SAN JOSE, CA – Looking at, the  young,  6 feet 3’’ ex-Nebraska alum SAM HARTLEY, it is almost impossible to believe that this handsome Actor/Baritone could play the role of  “The Beast”  in the 2016 touring version of  DISNEY’s Broadway’s musical  “Beauty and the Beast.” but “the Magic of Disney”, as he calls his costume, makes it possible when it transforms his appearance.

Playing the leading role in this musical, is not an easy task, he tells  CULTURAL WORLD BILINGUAL explaining that one of the reasons is that playing the part requires not only that the actor  learns  his lines, his songs, and the lyrics, but that he re-learns how to walk. “We need to remember,” he says “that being a four-legged animal, the “Beast” moved in four legs, but that now, because he is trying to impress Belle (the girl who came into his castle looking for her father) he needs to learn how to walk in two.”

 After getting the role, HARTLEY tells us that to be able to play it convincingly, he had to spent time analyzing the psyche of his character. In the story, the “Beast” was once a handsome prince that was transformed into an animal by a Sorceress. Since his transformation, this young man/beast still living in his castle, is waiting to die. The reason is that the day he was transformed into a monster, the Sorceress gave him a vase containing a single rose that loses petals every day. She told him that he will die, when the last petal of the rose is gone and that  the only way he could change her curse, will be for him to find a woman who could love him as a beast.

We ask HARTLEY how old was he, when he first got acquainted with the story.

§ **Required tasks**:
[1] Reproduce the passage of the Sam Hartley article from "SAN JOSE, CA" up to and including "transforms his appearance.".
[2] Summarize the Sam Hartley article in two sentences.
[3] According to the Sam Hartley article, what did the Sorceress say was the only way the Beast could change her curse?

Stored dataset items
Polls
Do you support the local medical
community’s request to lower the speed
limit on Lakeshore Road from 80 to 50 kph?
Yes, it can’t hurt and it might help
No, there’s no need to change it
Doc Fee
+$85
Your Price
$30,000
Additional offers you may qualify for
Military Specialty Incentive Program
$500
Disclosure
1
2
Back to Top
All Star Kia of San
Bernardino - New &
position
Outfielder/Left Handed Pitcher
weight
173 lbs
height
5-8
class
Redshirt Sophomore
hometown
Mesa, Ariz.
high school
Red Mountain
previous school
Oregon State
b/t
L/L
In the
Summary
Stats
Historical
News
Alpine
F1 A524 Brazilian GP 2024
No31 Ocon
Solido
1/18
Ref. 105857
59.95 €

§ **Set of answers**:
[1]
SAN JOSE, CA – Looking at, the  young,  6 feet 3’’ ex-Nebraska alum SAM HARTLEY, it is almost impossible to believe that this handsome Actor/Baritone could play the role of  “The Beast”  in the 2016 touring version of  DISNEY’s Broadway’s musical  “Beauty and the Beast.” but “the Magic of Disney”, as he calls his costume, makes it possible when it transforms his appearance.

[2] Sam Hartley, a former Nebraska student, plays the Beast in the 2016 touring version of Disney's Broadway musical "Beauty and the Beast," and a costume he calls "the Magic of Disney" transforms his appearance. He says the role requires relearning how to walk on two legs, and he analyzed the psyche of the character, a prince turned into a beast by a Sorceress who told him he would die when the last petal of her rose fell unless he found a woman who could love him as a beast.

[3] He had to find a woman who could love him as a beast.